Halberstadt l Passender geht es kaum. Zum Tag der Deutschen Einheit sind Marlies und Jürgen Brennecke aus Bockenem nach Halberstadt gekommen, um bei einer symbolischen Baumpflanzung dabei zu sein. „Wir haben das heute früh im Radio gehört, als wir uns auf den Weg machten“, sagt Marlies Brennecke. „Eigentlich wollten wir nach Osterwieck, uns die kleine Fachwerkstadt ansehen. Aber dann haben wir von der Veranstaltung hier gehört und sind hierher gefahren.“ Das niedersächsische Seniorenpaar ist viel im Osten Deutschlands unterwegs, erkunden Landschaften, Städte und freuen sich über Gespräche, die sich auf ihren Touren ergeben. So wie am Samstag in Halberstadts Stadtzentrum, wo sie zu den rund 100 Menschen zählen, die den kleinen Festakt unter freiem Himmel verfolgen.

Neuer Alltag

Brenneckes erinnern sich noch gut an ihre erste Touren in die gerade aufgelöste DDR, es gab Familieneigentum in Bernburg. Der Zustand der Innenstadt schockierte sie damals zutiefst. Inzwischen hat sich Bernburg, wie auch Halberstadt und Osterwieck gemausert. In Wülperode und Langenstein gibt es gute Bekannte, die das Paar aus Niedersachsen ab und zu besucht. Alltag halt.

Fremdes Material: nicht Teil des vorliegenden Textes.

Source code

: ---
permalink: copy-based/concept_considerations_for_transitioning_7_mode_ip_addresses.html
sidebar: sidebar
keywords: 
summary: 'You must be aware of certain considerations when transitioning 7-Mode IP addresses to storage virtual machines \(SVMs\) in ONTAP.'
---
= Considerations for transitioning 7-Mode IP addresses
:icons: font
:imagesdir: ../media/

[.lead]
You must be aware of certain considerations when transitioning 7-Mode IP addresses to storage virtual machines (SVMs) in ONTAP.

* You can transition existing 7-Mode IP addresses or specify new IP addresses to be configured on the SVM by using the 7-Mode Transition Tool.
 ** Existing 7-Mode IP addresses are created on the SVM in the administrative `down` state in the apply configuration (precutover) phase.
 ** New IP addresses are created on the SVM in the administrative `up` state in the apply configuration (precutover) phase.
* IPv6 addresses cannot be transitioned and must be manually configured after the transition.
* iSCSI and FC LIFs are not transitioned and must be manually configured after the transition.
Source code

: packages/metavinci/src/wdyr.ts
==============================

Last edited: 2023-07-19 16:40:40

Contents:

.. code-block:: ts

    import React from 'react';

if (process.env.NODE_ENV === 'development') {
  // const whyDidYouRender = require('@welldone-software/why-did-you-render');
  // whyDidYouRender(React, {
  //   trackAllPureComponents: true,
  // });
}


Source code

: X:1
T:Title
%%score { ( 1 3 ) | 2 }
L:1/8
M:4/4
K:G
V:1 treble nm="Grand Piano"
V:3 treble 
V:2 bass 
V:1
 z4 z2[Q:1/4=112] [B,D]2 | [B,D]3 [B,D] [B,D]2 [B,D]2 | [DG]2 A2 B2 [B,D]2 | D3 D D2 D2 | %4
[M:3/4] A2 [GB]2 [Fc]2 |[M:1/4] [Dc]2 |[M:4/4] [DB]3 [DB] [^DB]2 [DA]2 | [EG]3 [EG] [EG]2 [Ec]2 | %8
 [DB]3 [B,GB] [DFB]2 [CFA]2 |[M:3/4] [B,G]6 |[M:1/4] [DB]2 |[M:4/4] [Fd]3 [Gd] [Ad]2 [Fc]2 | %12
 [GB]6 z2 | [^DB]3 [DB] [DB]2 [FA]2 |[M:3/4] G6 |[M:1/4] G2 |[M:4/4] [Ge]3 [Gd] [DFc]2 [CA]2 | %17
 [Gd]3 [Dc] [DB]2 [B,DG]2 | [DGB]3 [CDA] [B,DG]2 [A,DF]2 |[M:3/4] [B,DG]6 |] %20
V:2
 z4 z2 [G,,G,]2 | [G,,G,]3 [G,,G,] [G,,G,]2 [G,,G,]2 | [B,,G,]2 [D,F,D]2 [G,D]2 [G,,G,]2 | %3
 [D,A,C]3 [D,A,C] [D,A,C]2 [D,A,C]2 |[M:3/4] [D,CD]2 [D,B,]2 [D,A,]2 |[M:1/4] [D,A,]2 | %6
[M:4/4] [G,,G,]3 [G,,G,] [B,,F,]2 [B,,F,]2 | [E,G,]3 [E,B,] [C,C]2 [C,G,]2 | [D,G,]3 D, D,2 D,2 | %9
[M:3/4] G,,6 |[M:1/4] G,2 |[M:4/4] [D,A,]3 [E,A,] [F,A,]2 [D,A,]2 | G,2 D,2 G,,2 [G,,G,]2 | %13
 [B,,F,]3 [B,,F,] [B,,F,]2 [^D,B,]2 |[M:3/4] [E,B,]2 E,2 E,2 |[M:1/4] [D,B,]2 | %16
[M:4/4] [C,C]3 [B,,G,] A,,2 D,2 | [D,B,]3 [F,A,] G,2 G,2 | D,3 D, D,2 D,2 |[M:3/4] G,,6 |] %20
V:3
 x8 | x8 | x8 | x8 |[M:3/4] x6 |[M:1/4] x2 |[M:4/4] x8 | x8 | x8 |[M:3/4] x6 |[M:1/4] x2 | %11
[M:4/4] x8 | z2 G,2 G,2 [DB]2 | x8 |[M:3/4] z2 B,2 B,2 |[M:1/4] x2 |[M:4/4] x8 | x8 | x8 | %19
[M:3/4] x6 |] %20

Alltag, wie man ihn sich vor 31 Jahren noch nicht vorstellen konnte und wie er sich in den vergangenen drei Jahrzehnten entwickelt hat. Dabei, sagt Oberbürgermeister Andreas Henke (Die Linke), habe er vor 30 Jahren noch mit der Wiedervereinigung gefremdelt. Für ihn, zu Wendezeit und Einheitsvertrag 27, 28 Jahre alt, war der Wunsch eher eine reformierte, radikal veränderte DDR zu haben, eine ohne Denkverbote und Sprachregelungen, eine offene, tolerante DDR mit Raum für freie Entwicklung ihrer Bürger. Irgendwann habe er begriffen, dass diese Zwei-Staaten-Lösung samt reformierter DDR nie möglich gewesen wäre. Henke erinnerte an die friedliche Revolution, die vom „Wir sind das Volk“ im Oktober 1989 zu „Wir sind ein Volk“ im Oktober 1990 führte. Die Wiedervereinigung beider deutscher Staaten sei nur in einem kleinen Zeitfenster möglich gewesen. Er mag sich nicht vorstellen, was aus den Menschen in der DDR geworden wäre, hätten die Akteure damals dieses Zeitfenster, diese einmalige historischen Chance nicht genutzt, sagte Henke.

Politik als Herzenssache

Wie Henke erinnerte auch Matthias Gabriel (SPD), der 1990 als erster frei gewählter Bürgermeister Verantwortung für die Stadt übernahm, daran, dass die Zeit nach der Wiedervereinigung nicht nur glanzvolle Seiten hatte, dass das Engagement der Bürger viel zur guten Entwicklung Halberstadts beitrug. Gabriel gab viele persönliche Anekdoten zum Besten und forderte die Politiker auf, wieder mehr „Überzeugungstäter“ zu sein und weniger daran zu denken, eigene Interessen ins Trockene bringen zu wollen. Für ihn eine der wichtigsten künftigen Aufgaben: die Schere zwischen arm und reich wieder mehr zu schließen, darauf zu achten, dass die Menschen zufriedener sind, damit sie nicht in die radikalen politischen Ränder abdriften.

Wichtige Symbole

Stadtratspräsident Volker Bürger (CDU) schließlich erinnerte die Gäste daran, dass die Pflanzung der Buche – für den Westen Deutschlands –, der Kiefer – für den Osten –, und der Eiche für das vereinte Deutschland ein historischer Moment ist. „Wir können an dieser Stelle nur pflanzen, weil einst Hass, Gewalt und völkische Überheblichkeit Millionen Menschen den Tod brachte. Als der Krieg vor 75 Jahren in unsere Stadt zurückkehrte, der von Deutschland ausgegangen war, zerstörte er die Stadt.“ Nun stehen hier drei symbolträchtige Bäume in einem Dreieck, die einen Ort der Erinnerung bilden, der zugleich Ort der Meditation und Energiequelle sei. Bäume stünden in vielen Weltsichten für Hoffnung und Leben, nicht für Hass und Gewalt.